Comenzaron con canciones del disco más reciente, Saviors, que me había molestado en escuchar al menos una vez. Una canción tras otra llegaron al disco American idiot, donde está la canción que le da nombre y que cantaron tras una hora y poco de concierto, lo cual nos sorprendió bastante. Con las canciones de este disco pusieron un inflable con la icónica mano.
Para mi desgracia, tras ocho horas mis pies empezaron a gritarme muy fuerte que llegaban al límite y no disfruté de los últimos cuarenta minutos de concierto. Solo quería que terminara, irme de allí cuanto antes y reposar los pies en el hotel.
No contaba con que todo el mundo quisiera lo mismo y que la cola para los taxis fuera de más de una hora. No sé cuánto hubiéramos tardado en pillar uno porque, pasado ese tiempo, nos acercó en coche un alma bondadosa, conocido de mis amigos, que se convirtió en mi persona favorita durante los siguientes días.

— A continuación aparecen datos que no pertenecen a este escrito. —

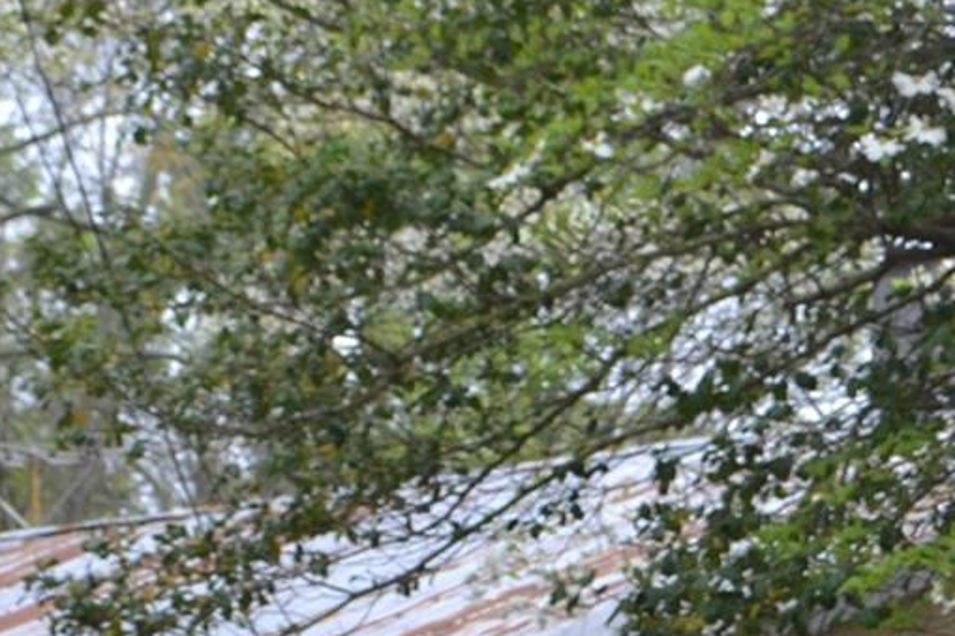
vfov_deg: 8.6
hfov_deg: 13.0
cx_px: 235
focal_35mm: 157
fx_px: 4163
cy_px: 855
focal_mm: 26
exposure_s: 1/100
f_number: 5
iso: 400
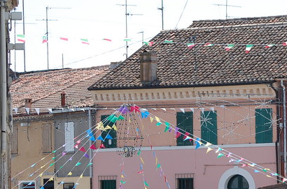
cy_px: 128
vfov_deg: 6.7
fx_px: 1630
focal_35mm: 205
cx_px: 214
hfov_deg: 10.0
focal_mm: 70
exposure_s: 1/640
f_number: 6.3
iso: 200
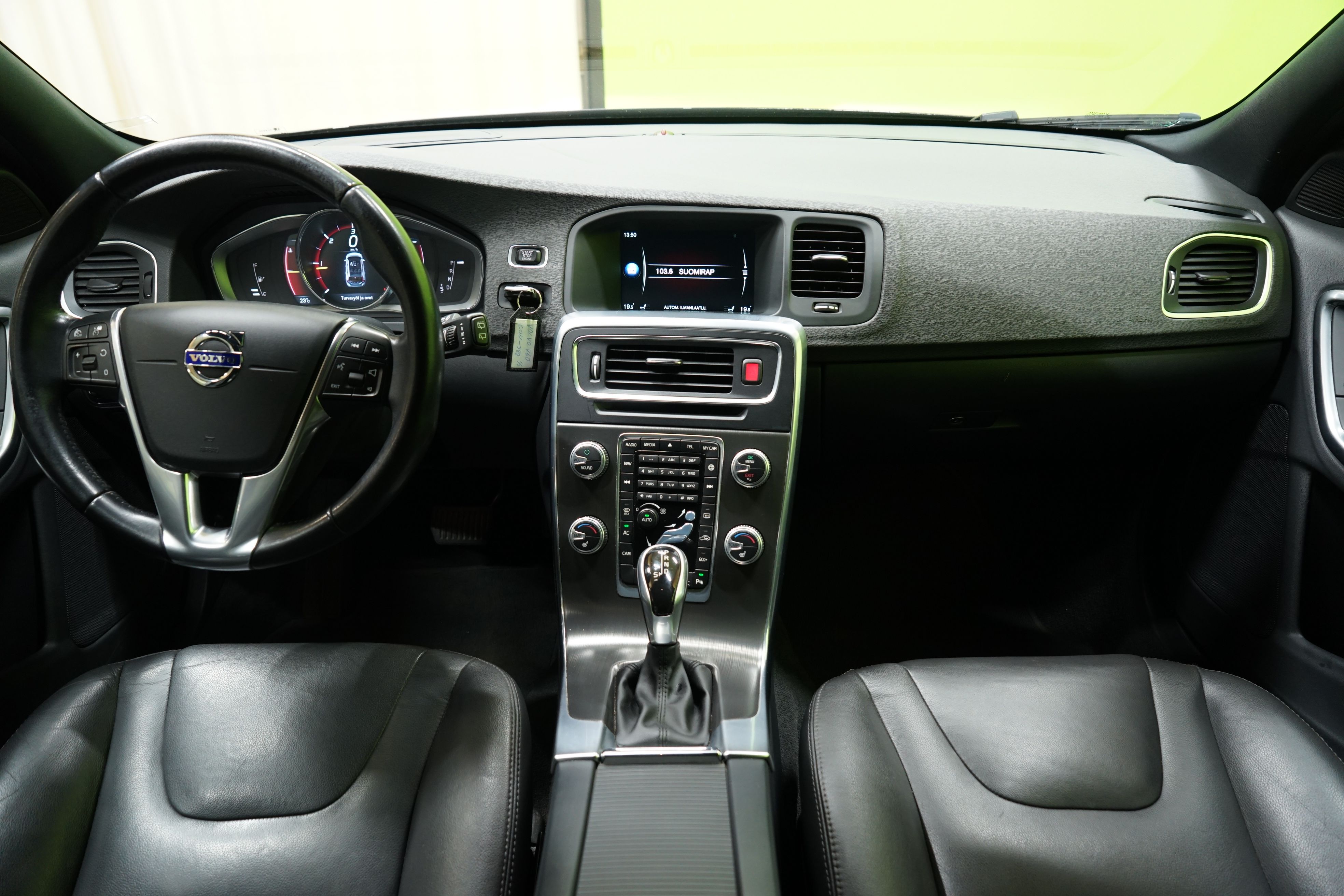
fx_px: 896
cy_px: 448
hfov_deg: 73.7
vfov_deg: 53.1
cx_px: 672
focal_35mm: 24
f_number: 4.5
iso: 1000
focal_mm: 24
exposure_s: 1/20
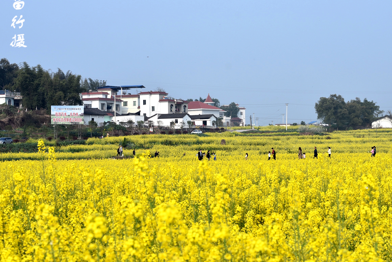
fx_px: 1057
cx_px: 245
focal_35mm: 97
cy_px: 134
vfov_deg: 14.1
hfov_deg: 21.0
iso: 100
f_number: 8
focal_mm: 50
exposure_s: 1/250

Tal era mi incomodidad, tanto en los pies como en los lumbares, que mi carácter se agrió muchísimo y tuve que decirle a mis amigos que ni me preguntaran qué me había parecido el concierto porque lo único que saldrían de mi boca serían improperios, todo por el cabreo que en realidad tenía conmigo mismo por no haberme informado un mínimo de a dónde iba.
Por suerte, la noche fue reparadora y al día siguiente, con los pies sorprendentemente recuperados, fui capaz de asimilar el conciertazo que había visto. Estuve buena parte del viaje de vuelta escuchando las canciones que ya había oído en directo.
Ya me pasó algo similar con Saurom hace un par de años. El concierto fue mi primer contacto con ellos después de mucho tiempo y el grupo se convirtió en uno de mis favoritos a la hora de escuchar música. No sé si me ocurrirá lo mismo con Green Day, The Hives o The Interrupters.
Una experiencia curiosa
Antes de entrar en cuestiones más personales, dejo caer la cuestión sobre la conveniencia o no de este tipo de festivales. Dos de los tres grupos que tocaron en mi escenario fueron recibidos con cierta frialdad, y desconozco cómo fue en el otro, que ni siquiera tenía frontstage. He visto ya cierto debate en torno a este tema y yo, en lo particular, prefiero conciertos individuales.
Más allá de esto, mis conclusiones fueron tres. La primera: aunque me deje llevar, tengo que informarme un mínimo de los sitios a los que voy, al menos para llevar un calzado adecuado. La segunda: me plantearé muy fuerte volver a un festival de este estilo si supone estar tantas horas de pie. Tan solo me senté cinco minutos en mitad de la multitud (al menos no fui el único que lo hizo).
La tercera y más importante es que presencié un concierto magnífico, a pesar de no disfrutarlo del todo en directo. Quizá lo hubiera disfrutado mejor con otros zapatos (aunque tampoco tengo garantía de esto) y mi entrada la hubiera aprovechado mejor un fan al que no le hubiera importado estar no diez sino quince horas de pie, pero el caso es que ahí estuve yo. Y aunque sea a toro pasado, no me arrepiento para nada de las diez horas ni del dolor de pies porque vi no uno sino tres conciertos espectaculares.